Ramadan – During Ramadan in 2015 they served 600,000+ beneficiaries in over 35 countries with fresh, hot iftar meals for disadvantaged communities and also gave Eid al-Fitr gifts such as toys, backpacks and new outfits to poor and refugee children.

Udhiya / Qurbani – During Udhiya of 2015 they distributed meat from freshly sacrificed livestock to over 33,000 families across the world.

Sadaqa Jariyah – This concept of "perpetual charity" translates into long-term development and the construction of mosques, schools, water wells and other resources that benefit a community long after the initial outlay of funds. In 2015, water wells and handpumps were installed in communities at risk from water scarcity to benefit close to 3 million people worldwide.

Winter Kits – More than 23,000 kits were distributed in 14 countries around the world in 2015, providing coats, jackets, shawls, hats, gloves, scarves, and boots.

Aqeeqah – In 2015, 15,000 beneficiaries celebrated the birth of a child through aqeeqah (religious celebration of a child birth), receiving 300 shares of high-quality livestock whose meat was distributed in Ghana, Mali, and Bangladesh.

Orphan Care: Zakat Foundation of America established its orphan sponsorship program in 2002. Zakat Foundation of America has supported more than 634,000 orphans in 15 countries. The sponsorship provides food, education, hygiene, health care and other urgent aid to the sponsored child.

In 2004, it opened two orphanages in Pakistan. In 2016, it opened the Muhammad Ali Safe House in Gaziantep, Turkey, for orphans and guardians.

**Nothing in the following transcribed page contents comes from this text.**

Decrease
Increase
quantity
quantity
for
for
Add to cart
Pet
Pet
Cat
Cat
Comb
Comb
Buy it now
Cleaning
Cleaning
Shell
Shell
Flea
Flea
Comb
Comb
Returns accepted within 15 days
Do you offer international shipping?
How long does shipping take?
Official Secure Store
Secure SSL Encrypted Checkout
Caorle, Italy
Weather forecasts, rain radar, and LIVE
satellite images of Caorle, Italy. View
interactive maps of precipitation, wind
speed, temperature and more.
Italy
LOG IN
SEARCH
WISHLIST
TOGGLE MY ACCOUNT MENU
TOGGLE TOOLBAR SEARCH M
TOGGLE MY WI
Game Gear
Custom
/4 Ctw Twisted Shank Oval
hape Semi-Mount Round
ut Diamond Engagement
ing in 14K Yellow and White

It won the 2022 Platinum Hermes Awards for the #ChooseWithLove orphan sponsorship rebranding campaign and was featured in FORBES Magazine for innovative human-centric approach. The campaign “reimagines” orphan sponsorship; it removed photos from the orphan selection process to eliminate colorism and age bias, as Zakat Foundation of America noticed children in its program were not being sponsored as quickly because of their skin tone, gender and age.

==Countries served==
Zakat Foundation of America operates in 30 countries through its offices in Africa, Asia and the Middle East.

- Afghanistan
- Burkina Faso
- China
- Georgia
- Indonesia
- Kosovo
- Mauritania
- Sudan
- Thailand
- Azerbaijan
- Burma
- Egypt
- Ghana
- Iran
- Lebanon
- Niger
- Somalia
- Syria
- Turkey
- Bangladesh
- Chechnya
- Ethiopia
- Haiti
- Iraq
- Mali
- Pakistan
- Sri Lanka
- Tajikistan
- United States

==Awards==
In 2011, 2012, 2013, 2014, 2015 and 2016 Zakat Foundation of America was awarded Charity Navigator's highest four star rating indicating that Zakat Foundation of America has demonstrated exceptional financial health, accountability and transparency.

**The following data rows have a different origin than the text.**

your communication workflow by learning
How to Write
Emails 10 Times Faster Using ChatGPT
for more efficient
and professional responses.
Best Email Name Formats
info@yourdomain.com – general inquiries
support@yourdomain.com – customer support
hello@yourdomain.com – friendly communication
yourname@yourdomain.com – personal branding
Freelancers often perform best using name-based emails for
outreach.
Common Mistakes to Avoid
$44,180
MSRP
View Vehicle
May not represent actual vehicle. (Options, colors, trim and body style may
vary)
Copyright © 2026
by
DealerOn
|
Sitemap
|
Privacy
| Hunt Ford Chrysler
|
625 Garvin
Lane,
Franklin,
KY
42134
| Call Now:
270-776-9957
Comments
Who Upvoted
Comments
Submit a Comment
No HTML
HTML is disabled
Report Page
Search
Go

Zakat Foundation of America is listed as a top-rated charity by Great Nonprofits.

==Publications==
- The Zakat Handbook: A Practical Guide for Muslims in the West offers a comprehensive guide to the obligatory pillar of Islam to better understand the concepts, principles and calculation of Zakat.
- 9 Myths About Muslim Charities a book that serves to dispel myths about Muslim American charities.